Greek parliament passes new austerity budget

Graffiti image showing a women carrying a sign saying "hope less"
Image caption Greek graffiti artists have been expressing their view of the austerity measures

Greece's parliament has approved the 2012 austerity budget designed to tackle the country's huge debts that threaten the entire eurozone.

The budget, which includes further tax rises and spending cuts, was proposed by the interim coalition government of former bank governor Lucas Papademos.

The bill passed after police again clashed with protesters in Athens.

Backing the budget, the opposition leader said he may review the plans if elected in next year's expected poll.

"Our disagreements remain... we are approving the budget because it is an absolute priority to safeguard the viability of Greek debt," said Antonis Samaras, leader of New Democracy.

The budget for 2012 is designed to cut the deficit to 5.4% of GDP from a projected 9% this year and to generate a primary surplus.

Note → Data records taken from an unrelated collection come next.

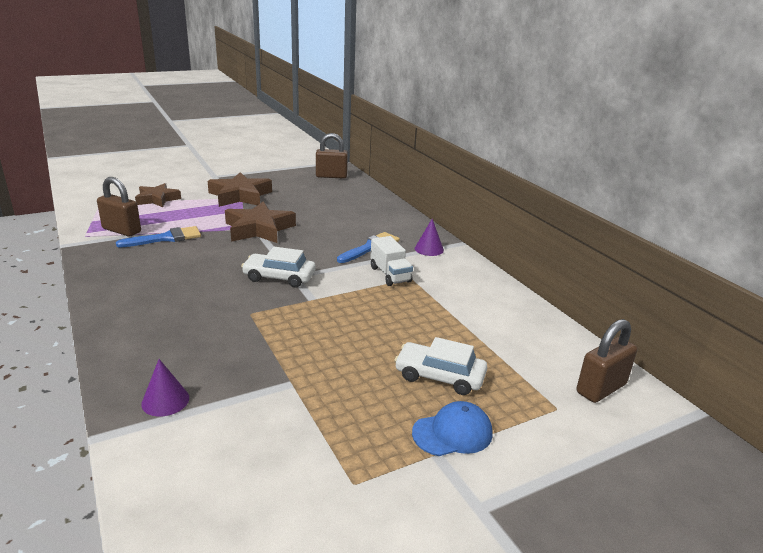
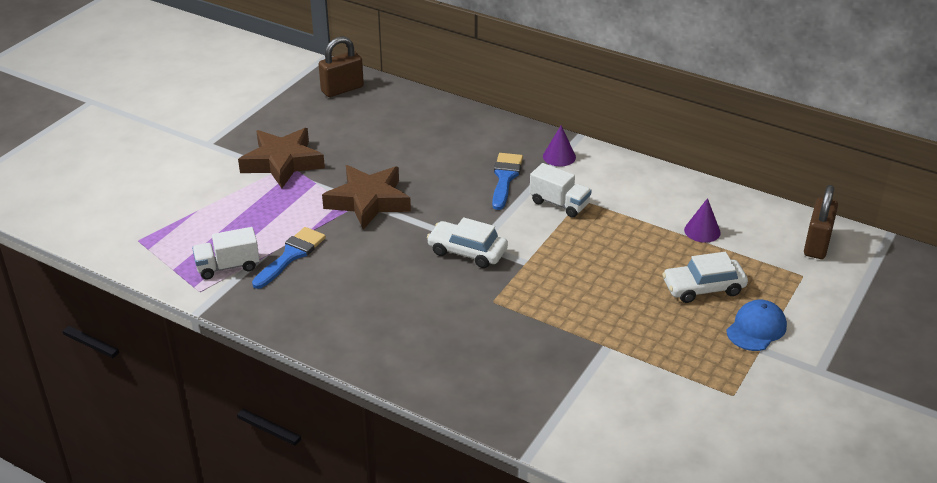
camera: 30 degrees left, 10 degrees up
brown padlock [97,177,141,236] -> white truck [192,227,260,279]
brown star [135,183,181,208] -> none
purple cone [141,359,189,416] -> purple cone moved to [684,198,721,243]
white car [241,247,316,288] -> white car turned 45 degrees clockwise [427,217,508,268]

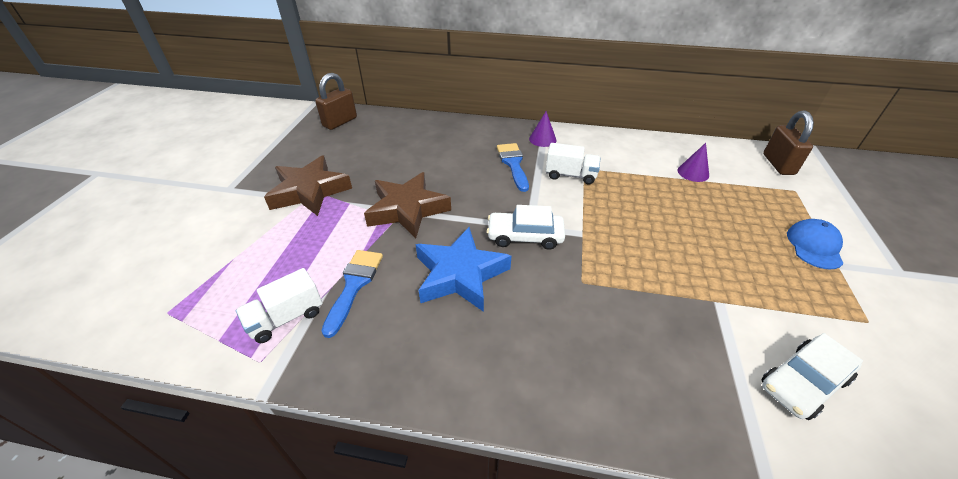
camera: 20 degrees left, 5 degrees up
white car [662,252,748,303] -> white car moved to [761,333,863,420]
none -> blue star [415,227,511,312]

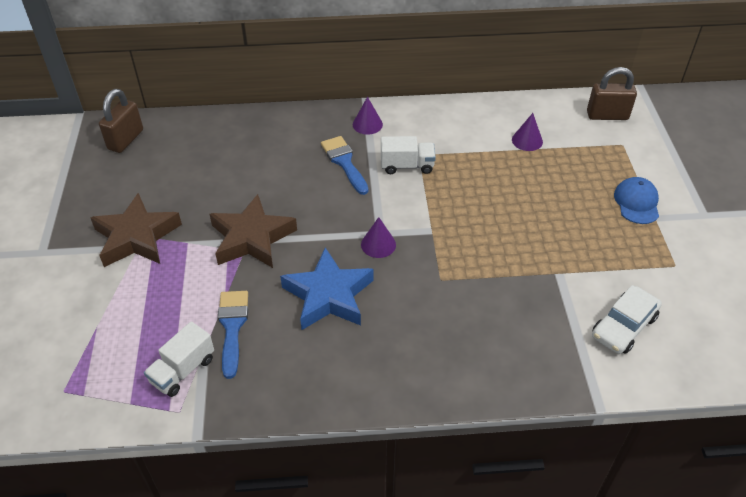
camera: 15 degrees left, 5 degrees up
white car [487,205,565,250] -> purple cone [361,217,396,258]
brown padlock [763,111,814,175] -> brown padlock turned 75 degrees counterclockwise [587,67,637,120]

Such a surplus would mean that Greece only needs to borrow money in order to continue servicing the interest on its existing debt.

"Successful implementation of this budget will restore the country's international credibility and create the conditions to rescue the economy," said Mr Papademos.

The unelected former banker took office on 11 November at the head of a broad coalition government following the collapse of the Socialist cabinet of George Papandreou.